В тот момент в сталинской политике намечаются две взаимоисключающие тенденции в зависимости оттого, к кому он обращается — к западным союзникам или к гражданам своей страны. Что касается внешней политики, он продолжает заявлять о прочности связей СССР и Запада, о нормализации отношений, об отказе от «мировой революции», доказательством чему должен являться роспуск Коминтерна. В то же время внутри страны набирают силу великодержавный шовинизм и национализм. Образование ЕАК очевидно разворачивалось в соответствии с первой тенденцией: как никогда, Сталин нуждается в поддержке Соединенных Штатов, прекрасно понимая, что общественное мнение по ту сторону Атлантики чутко реагирует на отношение к евреям в СССР (в особенности после исчезновения Альтера и Эрлиха, которое не прошло незамеченным). Но бурно растущий русский национализм делает положение комитета двусмысленным: при явном поощрении сверху в стране развиваются антисемитские настроения, начинаются гонения на евреев. Эренбург, которому в силу его положения хорошо знакомо настроение народных масс, пишет об этом без обиняков: «Вы, должно быть, слышали об этих евреях, „которые не хотят идти на фронт“. Немало у нас солдат, которые даже и не знали, что они евреи, пока однажды не получили письмо от своей семьи из Узбекистана или Казахстана [речь идет о жителях, эвакуированных из областей, занятых немцами. — Е.Б.

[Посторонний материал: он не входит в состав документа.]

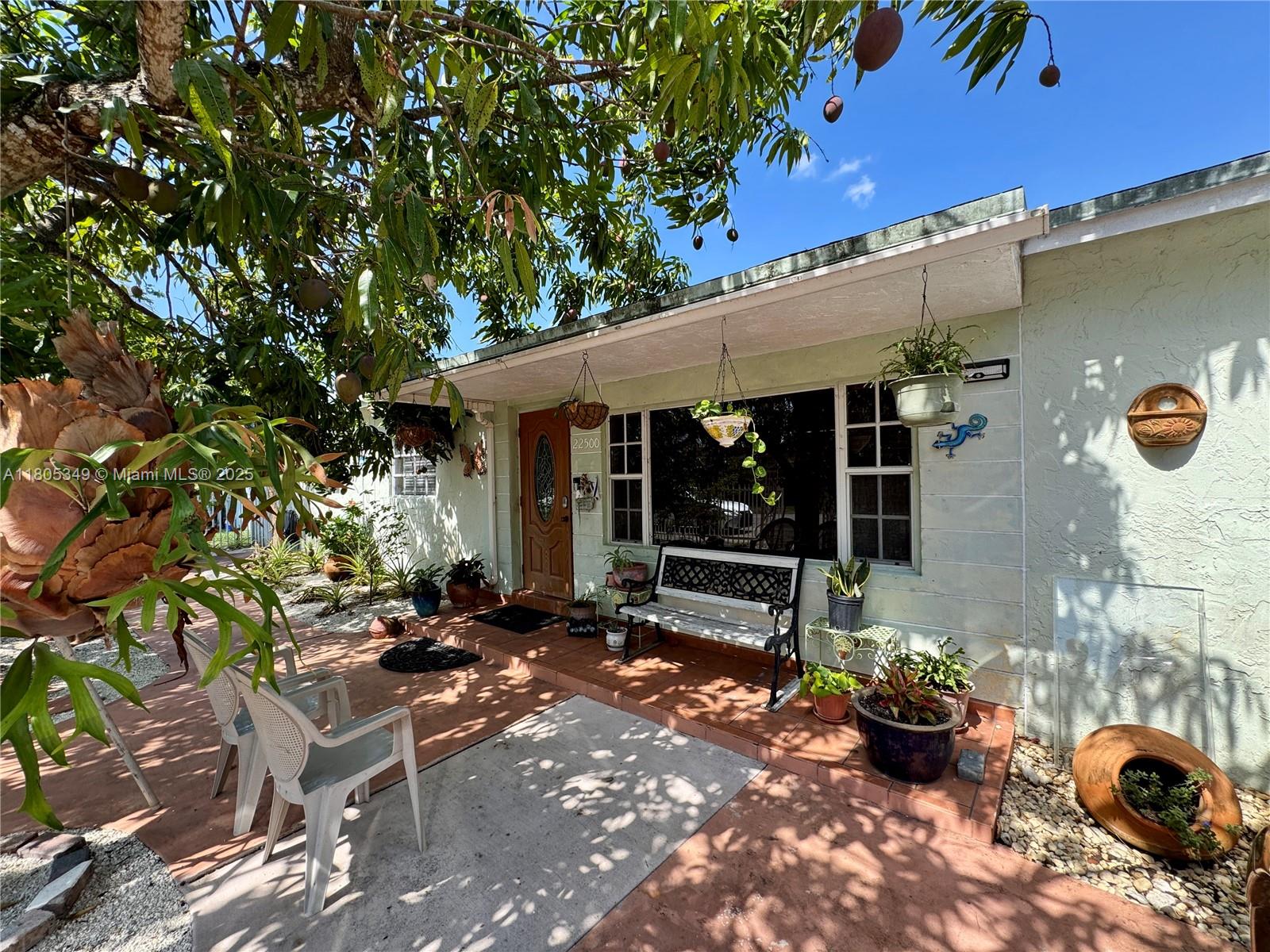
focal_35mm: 14
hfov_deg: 102.1
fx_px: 514
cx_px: 635
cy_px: 476
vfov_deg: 85.7
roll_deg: +1.1
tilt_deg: -0.2
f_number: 2.2
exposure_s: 1/331
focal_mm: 2.22
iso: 40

] с требованием объяснений, поскольку люди вокруг них не стесняясь заявляли, что евреев что-то не видать на фронте и в бою». Будучи хорошим пропагандистом, он не ограничивается одной констатацией фактов: «Читая такое письмо на фронте или в окопе, солдат-еврей начинает тревожиться — не за себя, а за свою оклеветанную семью. Если мы хотим, чтобы солдаты и офицеры Красной Армии спокойно шли в бой, нужно признавать их заслуги в борьбе. Мы должны говорить об их подвигах — не из бахвальства, но ради единственной цели: как можно быстрее покончить с немцами»[415]. Казалось бы, все правильно. Но как быть, если по официальным указаниям имена евреев-героев, включая тех, кто получил государственные награды, замалчиваются в печати? Как быть, когда к нему обращаются все чаще и чаще, обиженные, как военные, так и «художественная интеллигенция», жалуясь на поднимающийся антисемитизм?[416]
«Мать мою звали Ханой…» В августе 1941 года Эренбург вспомнил о матери вовсе не из-за немцев. На самом деле он никогда не забывал о своем происхождении — даже (или в особенности?) когда ругал хасидизм в своих репортажах. Он не обошел своим вниманием ни погромы, ни нюрнбергские законы 1935 года об идентификации евреев и ограничении их прав в Третьем Рейхе. Однако тогда у него не возникло потребности заявить себя евреем; ведь он имел в перспективе кое-что получше: советский идеал нового человека и амплуа «гражданина мира»! Только после 1939 года, после советско-германского пакта и оккупации Франции, когда евреи оказались брошены на растерзание нацистам и вдруг выяснилось, что все его надежды — беспочвенная утопия, он снова ощутил себя частью своего
народа: «Ни Египту, ни Риму, ни фанатикам инквизиции не удалось истребить евреев. <…> Гитлер — выродок, который не понимает, что истребить народ нельзя. Евреев стало меньше, но каждый из них стал больше»[417]. Про Гитлера все понятно. Русский антисемитизм не так смертельно опасен, как расовые теории нацистов, но он ранит Эренбурга даже глубже. После Сталинграда он на вершине славы: он нужен советскому руководству, его совета ищут дипломаты, его любят бойцы. Однако слова, сказанные ему в 1940 году, крепко засели в памяти: «Евреи у нас только гости». Письма, каждый день приходящие от знакомых и незнакомых людей, лишь подтверждают это. Эренбург видит, что происходит наверху: его новое обращение к американским евреям, заказанное в августе 1943 года, было встречено весьма критически. Его упрекнули в том, что он слишком подчеркивает героизм фронтовиков-евреев! Ни один из материалов Эренбурга, написанных для журнала «Эйникайт» («Единение»), органа ЕАК, выходившего на идише, не был перепечатан в советской русскоязычной прессе. В то время еще не осознаны масштабы геноцида, еще неизвестно ни о деревнях, стертых с лица земли, ни о выжженных гетто в оккупированных Белоруссии и Украине, но Эренбург уже опасается, что жертвы еврейского народа могут быть преданы забвению и принесены в жертву идее великой победы русского народа.